## Brief
Two lines in the data below mark the range: the one with "Source code" and the one with "## Instalación". Return both, along with every line between them, exactly.

## Dataset excerpts

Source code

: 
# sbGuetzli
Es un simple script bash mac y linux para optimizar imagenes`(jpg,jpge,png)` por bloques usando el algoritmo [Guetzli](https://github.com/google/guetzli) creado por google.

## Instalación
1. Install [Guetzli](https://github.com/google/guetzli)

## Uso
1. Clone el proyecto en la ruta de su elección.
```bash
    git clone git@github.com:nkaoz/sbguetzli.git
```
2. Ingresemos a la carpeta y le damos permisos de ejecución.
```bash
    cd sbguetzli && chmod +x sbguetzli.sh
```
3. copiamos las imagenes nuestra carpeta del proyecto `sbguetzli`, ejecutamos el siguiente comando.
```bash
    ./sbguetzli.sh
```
---
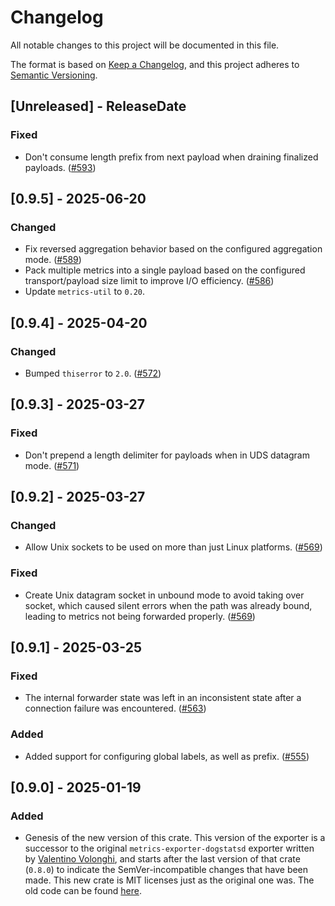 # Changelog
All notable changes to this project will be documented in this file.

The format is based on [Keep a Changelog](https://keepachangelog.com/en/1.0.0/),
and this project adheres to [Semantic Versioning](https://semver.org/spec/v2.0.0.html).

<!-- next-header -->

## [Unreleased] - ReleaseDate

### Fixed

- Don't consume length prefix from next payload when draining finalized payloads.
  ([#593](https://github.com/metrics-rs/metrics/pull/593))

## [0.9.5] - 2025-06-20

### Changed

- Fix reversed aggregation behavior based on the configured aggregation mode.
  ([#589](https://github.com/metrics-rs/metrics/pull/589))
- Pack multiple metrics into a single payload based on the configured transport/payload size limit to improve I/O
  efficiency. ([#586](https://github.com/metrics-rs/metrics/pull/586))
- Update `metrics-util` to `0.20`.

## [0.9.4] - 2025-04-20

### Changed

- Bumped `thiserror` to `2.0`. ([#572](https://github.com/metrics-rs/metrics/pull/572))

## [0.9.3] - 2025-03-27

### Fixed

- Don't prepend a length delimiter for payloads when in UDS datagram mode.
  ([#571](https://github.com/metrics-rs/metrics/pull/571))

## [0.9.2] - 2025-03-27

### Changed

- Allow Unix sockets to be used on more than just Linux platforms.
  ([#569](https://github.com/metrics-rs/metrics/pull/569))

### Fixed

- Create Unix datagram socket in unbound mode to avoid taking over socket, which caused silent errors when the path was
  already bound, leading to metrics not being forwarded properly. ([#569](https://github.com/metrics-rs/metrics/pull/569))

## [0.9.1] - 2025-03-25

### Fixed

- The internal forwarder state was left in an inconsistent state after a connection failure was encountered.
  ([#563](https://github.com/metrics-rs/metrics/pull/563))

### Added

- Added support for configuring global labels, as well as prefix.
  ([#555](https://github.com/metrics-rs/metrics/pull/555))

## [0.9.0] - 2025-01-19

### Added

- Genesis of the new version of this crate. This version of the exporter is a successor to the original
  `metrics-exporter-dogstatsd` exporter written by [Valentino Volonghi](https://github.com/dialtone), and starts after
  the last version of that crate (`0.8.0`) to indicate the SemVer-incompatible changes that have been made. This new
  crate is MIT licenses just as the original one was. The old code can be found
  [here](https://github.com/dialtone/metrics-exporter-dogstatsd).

## Result
Source code

: 
# sbGuetzli
Es un simple script bash mac y linux para optimizar imagenes`(jpg,jpge,png)` por bloques usando el algoritmo [Guetzli](https://github.com/google/guetzli) creado por google.

## Instalación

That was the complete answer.